REQUEST = Only the lines from the line holding "[41,322,123,336] Extensible ->" through the final line of the entries below are to be returned, exactly as they stand.

PROVIDED ENTRIES =
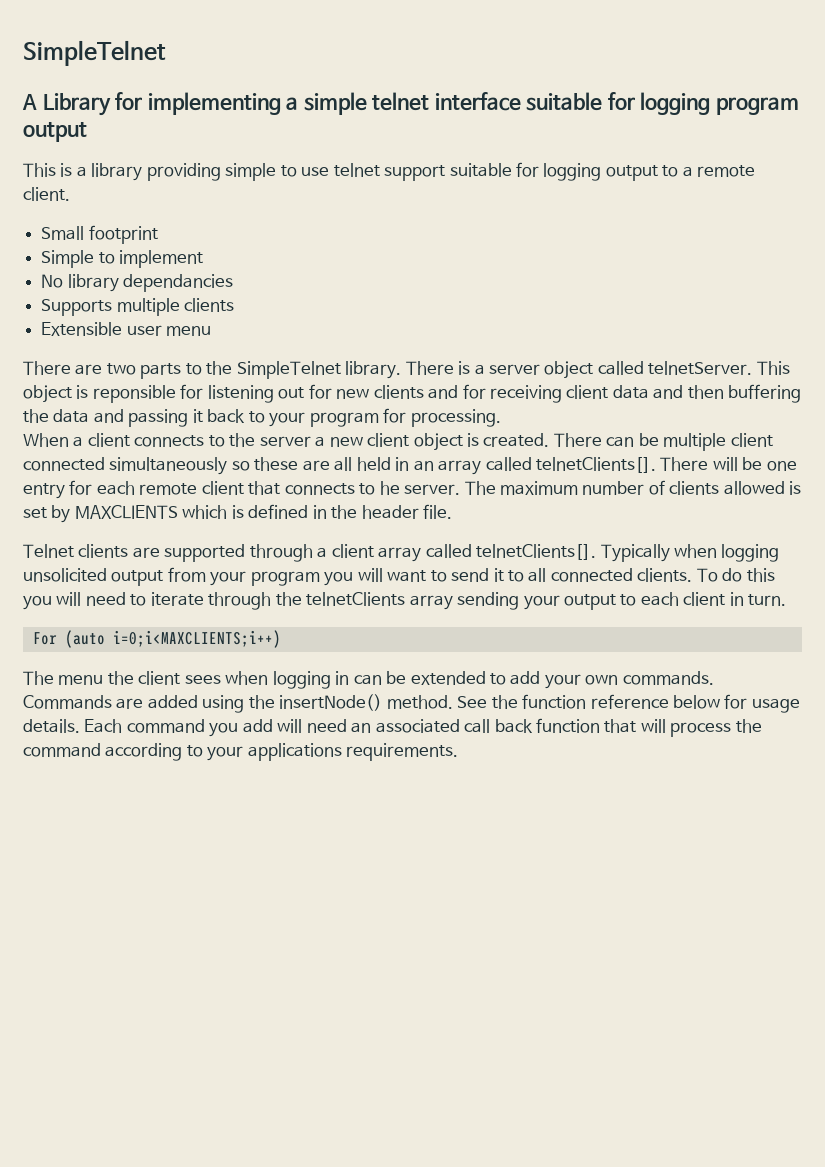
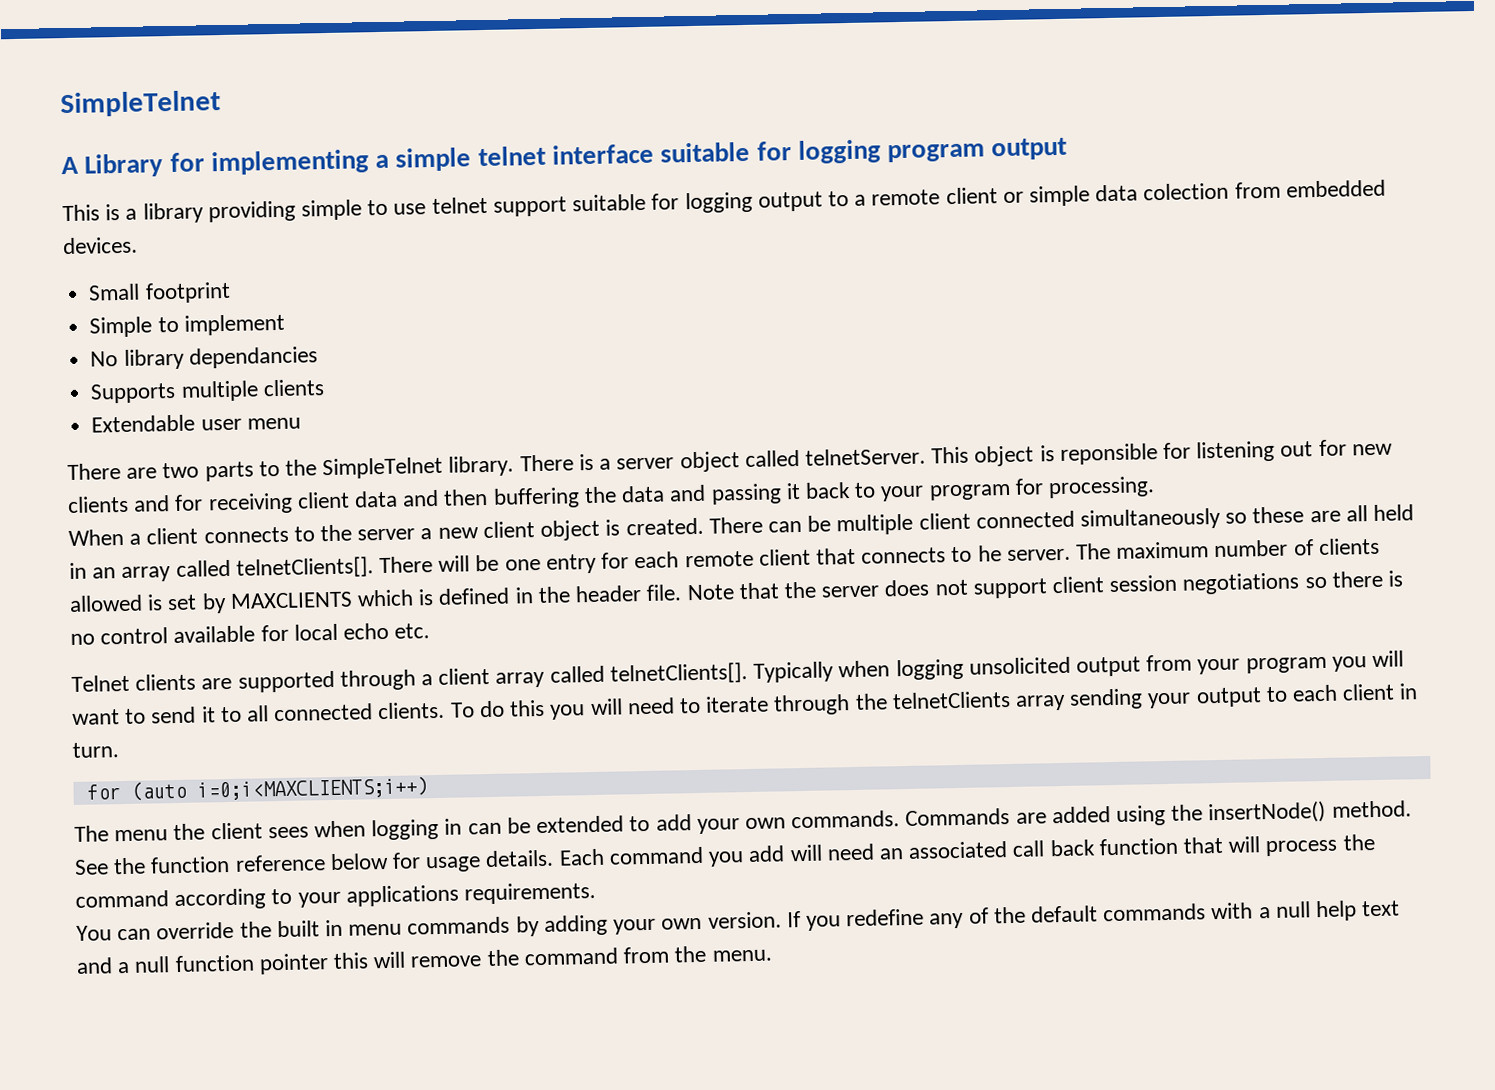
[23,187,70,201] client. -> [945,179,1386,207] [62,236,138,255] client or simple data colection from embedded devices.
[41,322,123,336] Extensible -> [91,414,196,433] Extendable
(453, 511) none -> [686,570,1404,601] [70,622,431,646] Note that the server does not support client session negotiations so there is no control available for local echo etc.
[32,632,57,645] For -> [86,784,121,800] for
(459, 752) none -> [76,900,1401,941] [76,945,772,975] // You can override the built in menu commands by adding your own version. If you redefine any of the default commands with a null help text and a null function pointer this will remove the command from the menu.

TASK SOLUTION =
[41,322,123,336] Extensible -> [91,414,196,433] Extendable
(453, 511) none -> [686,570,1404,601] [70,622,431,646] Note that the server does not support client session negotiations so there is no control available for local echo etc.
[32,632,57,645] For -> [86,784,121,800] for
(459, 752) none -> [76,900,1401,941] [76,945,772,975] // You can override the built in menu commands by adding your own version. If you redefine any of the default commands with a null help text and a null function pointer this will remove the command from the menu.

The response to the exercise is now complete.